I shook my head. “No, let’s keep going.”

“If you’re doing this for my sake, Callista—”

“I’m doing this for mine,” I said, clearing my head of the dizziness. “I think it’s close now. I can...feel it.”

For the dozenth time, my fingers dipped into my right skirt pocket and felt the smooth pink quartz I kept there as a comforting talisman. I knew it held no mystical powers, even Dove-caller had translated for Flying Deer that it didn’t, but it had become a security blanket of sorts. And it was the only thing I could cling to now while I battled the incomprehensible terror welling up inside of me.

“Here’s the fork,” I said. “We make a right.”

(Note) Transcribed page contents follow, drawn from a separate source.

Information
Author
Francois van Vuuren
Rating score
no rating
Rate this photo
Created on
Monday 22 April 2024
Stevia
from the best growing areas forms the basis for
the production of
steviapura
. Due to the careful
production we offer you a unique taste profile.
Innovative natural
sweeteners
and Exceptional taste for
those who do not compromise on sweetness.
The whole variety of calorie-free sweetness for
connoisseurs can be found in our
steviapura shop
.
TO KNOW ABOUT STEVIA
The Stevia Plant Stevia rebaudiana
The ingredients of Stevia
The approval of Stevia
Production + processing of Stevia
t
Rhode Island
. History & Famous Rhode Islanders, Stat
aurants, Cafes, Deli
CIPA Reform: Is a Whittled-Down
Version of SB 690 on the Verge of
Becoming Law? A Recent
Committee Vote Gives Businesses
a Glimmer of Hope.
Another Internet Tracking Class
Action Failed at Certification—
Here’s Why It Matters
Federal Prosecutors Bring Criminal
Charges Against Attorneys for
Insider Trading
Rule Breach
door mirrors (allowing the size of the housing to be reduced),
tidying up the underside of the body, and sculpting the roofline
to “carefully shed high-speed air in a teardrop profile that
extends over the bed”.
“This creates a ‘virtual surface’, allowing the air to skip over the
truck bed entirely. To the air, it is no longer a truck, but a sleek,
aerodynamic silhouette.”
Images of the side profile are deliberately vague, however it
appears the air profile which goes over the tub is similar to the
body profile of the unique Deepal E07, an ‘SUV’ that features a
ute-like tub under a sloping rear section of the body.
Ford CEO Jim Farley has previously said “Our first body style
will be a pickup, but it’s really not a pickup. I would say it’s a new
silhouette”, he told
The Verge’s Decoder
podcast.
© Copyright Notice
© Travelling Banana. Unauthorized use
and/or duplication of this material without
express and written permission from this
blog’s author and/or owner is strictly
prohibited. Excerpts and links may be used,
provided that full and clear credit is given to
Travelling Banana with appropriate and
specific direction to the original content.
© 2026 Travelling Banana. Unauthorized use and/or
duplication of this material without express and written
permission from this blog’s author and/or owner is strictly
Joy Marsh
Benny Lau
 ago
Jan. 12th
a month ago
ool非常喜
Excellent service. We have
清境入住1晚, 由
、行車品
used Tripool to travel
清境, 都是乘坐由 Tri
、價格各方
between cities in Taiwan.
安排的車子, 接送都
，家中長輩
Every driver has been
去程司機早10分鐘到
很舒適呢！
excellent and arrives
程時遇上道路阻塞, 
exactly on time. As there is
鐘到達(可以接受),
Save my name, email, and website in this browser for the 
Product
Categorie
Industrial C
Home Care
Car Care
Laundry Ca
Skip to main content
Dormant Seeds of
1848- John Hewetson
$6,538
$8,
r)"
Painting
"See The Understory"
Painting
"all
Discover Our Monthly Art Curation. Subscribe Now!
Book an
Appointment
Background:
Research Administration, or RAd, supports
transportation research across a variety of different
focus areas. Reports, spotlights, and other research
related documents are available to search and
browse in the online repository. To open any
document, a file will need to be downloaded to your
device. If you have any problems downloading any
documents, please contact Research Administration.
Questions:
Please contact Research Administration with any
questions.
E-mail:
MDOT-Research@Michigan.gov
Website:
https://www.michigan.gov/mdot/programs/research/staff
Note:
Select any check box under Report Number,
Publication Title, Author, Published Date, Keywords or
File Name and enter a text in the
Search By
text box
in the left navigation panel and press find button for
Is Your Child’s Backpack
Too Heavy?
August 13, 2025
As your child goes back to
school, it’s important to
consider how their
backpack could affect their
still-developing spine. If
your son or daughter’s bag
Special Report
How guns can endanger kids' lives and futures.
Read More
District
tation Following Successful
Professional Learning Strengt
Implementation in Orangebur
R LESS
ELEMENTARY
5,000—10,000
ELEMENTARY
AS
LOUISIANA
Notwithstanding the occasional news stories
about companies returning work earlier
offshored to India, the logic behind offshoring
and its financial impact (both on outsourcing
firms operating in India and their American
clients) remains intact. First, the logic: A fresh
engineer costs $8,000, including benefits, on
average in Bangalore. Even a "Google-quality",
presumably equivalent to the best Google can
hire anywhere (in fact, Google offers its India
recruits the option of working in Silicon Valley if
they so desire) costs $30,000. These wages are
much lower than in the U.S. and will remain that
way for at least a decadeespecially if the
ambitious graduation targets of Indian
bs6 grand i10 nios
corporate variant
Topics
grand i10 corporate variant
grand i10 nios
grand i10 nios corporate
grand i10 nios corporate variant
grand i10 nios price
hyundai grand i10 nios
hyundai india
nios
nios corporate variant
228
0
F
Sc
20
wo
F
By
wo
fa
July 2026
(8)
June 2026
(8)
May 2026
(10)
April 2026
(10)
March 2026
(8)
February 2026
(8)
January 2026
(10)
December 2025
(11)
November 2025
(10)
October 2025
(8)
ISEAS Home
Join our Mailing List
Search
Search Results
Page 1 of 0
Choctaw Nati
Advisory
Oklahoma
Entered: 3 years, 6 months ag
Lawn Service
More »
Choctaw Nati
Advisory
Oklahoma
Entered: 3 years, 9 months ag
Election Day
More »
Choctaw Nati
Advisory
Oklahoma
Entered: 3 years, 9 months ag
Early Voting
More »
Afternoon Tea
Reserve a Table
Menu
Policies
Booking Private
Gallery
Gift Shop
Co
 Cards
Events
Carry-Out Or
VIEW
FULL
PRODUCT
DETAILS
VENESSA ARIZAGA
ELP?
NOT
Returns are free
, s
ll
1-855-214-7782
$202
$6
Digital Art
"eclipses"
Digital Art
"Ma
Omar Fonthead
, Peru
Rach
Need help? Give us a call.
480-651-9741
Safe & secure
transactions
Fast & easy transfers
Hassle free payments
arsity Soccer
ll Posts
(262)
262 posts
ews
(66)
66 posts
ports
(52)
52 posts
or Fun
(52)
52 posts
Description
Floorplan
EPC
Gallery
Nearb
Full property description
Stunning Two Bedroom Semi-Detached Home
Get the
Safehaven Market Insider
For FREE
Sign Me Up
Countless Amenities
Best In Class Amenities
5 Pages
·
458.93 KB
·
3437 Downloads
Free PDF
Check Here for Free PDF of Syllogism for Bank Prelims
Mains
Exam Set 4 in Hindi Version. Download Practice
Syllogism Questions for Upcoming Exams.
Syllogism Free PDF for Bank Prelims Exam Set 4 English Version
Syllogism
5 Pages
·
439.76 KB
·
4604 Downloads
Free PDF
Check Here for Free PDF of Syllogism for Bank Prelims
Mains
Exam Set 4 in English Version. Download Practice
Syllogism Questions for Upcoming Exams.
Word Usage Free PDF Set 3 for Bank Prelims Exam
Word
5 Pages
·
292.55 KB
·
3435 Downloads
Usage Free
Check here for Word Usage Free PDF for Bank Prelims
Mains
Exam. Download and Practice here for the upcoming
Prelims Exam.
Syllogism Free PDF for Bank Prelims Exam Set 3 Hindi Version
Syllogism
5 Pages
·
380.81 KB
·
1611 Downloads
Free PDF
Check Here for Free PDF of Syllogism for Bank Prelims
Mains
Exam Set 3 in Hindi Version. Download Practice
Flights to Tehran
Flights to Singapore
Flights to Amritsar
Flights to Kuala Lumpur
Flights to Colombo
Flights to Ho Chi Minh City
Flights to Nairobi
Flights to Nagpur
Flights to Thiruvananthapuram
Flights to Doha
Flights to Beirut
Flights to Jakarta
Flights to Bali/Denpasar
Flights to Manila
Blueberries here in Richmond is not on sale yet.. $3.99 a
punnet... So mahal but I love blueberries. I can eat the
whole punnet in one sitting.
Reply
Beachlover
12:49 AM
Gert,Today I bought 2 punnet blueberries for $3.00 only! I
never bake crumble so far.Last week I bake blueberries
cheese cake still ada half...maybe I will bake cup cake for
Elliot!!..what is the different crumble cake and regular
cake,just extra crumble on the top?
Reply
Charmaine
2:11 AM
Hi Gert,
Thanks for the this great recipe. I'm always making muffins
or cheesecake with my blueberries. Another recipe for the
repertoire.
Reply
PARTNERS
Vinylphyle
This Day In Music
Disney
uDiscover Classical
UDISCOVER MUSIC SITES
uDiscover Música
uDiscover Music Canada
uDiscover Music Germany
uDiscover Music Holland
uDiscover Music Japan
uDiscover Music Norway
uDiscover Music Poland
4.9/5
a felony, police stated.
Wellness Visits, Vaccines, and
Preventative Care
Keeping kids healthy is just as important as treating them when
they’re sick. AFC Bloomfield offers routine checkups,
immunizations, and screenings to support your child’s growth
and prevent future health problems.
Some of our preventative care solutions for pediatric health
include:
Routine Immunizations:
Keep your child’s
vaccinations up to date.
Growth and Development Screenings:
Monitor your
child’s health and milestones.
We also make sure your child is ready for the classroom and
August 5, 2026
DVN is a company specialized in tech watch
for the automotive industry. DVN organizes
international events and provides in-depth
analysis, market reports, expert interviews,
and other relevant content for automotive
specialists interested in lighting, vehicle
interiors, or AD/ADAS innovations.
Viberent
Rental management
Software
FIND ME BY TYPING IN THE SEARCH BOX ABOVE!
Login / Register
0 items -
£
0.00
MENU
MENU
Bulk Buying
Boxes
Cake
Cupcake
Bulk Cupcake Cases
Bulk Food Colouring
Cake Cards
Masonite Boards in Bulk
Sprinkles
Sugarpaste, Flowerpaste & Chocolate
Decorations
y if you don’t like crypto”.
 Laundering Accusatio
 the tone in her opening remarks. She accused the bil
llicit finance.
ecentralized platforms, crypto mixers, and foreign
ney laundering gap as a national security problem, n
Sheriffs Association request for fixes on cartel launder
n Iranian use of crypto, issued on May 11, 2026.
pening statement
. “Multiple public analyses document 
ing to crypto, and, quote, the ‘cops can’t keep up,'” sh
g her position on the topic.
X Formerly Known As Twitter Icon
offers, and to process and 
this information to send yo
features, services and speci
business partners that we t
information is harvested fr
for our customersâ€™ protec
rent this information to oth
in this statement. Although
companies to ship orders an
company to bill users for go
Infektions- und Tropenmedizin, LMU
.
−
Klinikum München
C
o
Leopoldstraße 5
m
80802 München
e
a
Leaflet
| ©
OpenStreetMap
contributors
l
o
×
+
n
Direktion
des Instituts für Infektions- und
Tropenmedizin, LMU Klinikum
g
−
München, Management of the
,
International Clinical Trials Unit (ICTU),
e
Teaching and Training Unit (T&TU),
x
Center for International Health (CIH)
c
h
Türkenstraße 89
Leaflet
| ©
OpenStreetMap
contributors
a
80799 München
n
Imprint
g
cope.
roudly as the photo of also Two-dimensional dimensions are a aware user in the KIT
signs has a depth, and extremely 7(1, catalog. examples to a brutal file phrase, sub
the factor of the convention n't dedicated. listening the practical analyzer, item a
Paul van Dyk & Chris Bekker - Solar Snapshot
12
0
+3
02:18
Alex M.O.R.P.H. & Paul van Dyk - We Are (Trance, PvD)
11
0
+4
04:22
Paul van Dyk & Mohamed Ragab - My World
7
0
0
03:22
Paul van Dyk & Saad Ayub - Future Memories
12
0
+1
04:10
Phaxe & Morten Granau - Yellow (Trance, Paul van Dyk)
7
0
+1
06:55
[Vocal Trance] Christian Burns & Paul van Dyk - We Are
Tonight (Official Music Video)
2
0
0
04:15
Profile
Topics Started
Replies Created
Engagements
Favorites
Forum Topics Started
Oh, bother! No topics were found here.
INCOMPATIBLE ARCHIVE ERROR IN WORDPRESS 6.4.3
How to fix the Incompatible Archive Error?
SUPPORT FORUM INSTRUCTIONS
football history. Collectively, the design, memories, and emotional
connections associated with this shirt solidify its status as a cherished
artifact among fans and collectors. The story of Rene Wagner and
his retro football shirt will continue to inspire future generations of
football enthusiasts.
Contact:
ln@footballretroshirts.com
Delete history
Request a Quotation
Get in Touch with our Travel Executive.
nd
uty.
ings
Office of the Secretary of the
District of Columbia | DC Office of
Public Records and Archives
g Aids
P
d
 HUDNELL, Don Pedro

Another five minutes, and suddenly the cave room entrance appeared.

There was nothing remarkable about this particular tunnel opening. But I knew that it was the correct one by the whispery vibrations that electrified my spine, the static filled air that made the hairs on my neck stand on end, the rocks that drew me towards them like iron filings to a magnet.

“This is it,” I said.

“How do you know?”

“I know. Let’s go.”

Bryant pushed passed me and stepped inside first. I hesitated, then remembered I still held the penlight and forced myself to follow.

I halted and nearly dropped it when it shined down onto my traveling satchel half-buried from the scattered debris. I don’t know how I could have missed it before. It was here now in plain sight.

With trembling fingers, I pulled it out from under the loose rocks and rummaged through the contents. Everything seemed to be here—my Nikon camera, my digging equipment, my sampling and first-aid kits.

I checked around the rubble for my larger flashlight and headlamp, but they were still nowhere around. Probably smashed and buried further under the rock piles.

Bryant cursed something in Gaelic. I swung the penlight beam around to see him gaping at the yellow-green symbols and lettering on the rock wall. He stepped up to the smear of dried blood across the sunburst and crescent moon and sniffed it.

“What are you doing?” I asked.

Bryant frowned and touched it. “Confirming.”

“Confirming what?”

He turned around to me. “You’re telling the truth then. You were here. You’re truly from the future.”

I nodded, clearing my craggy throat. “Yep. Blows chunks, doesn’t it?”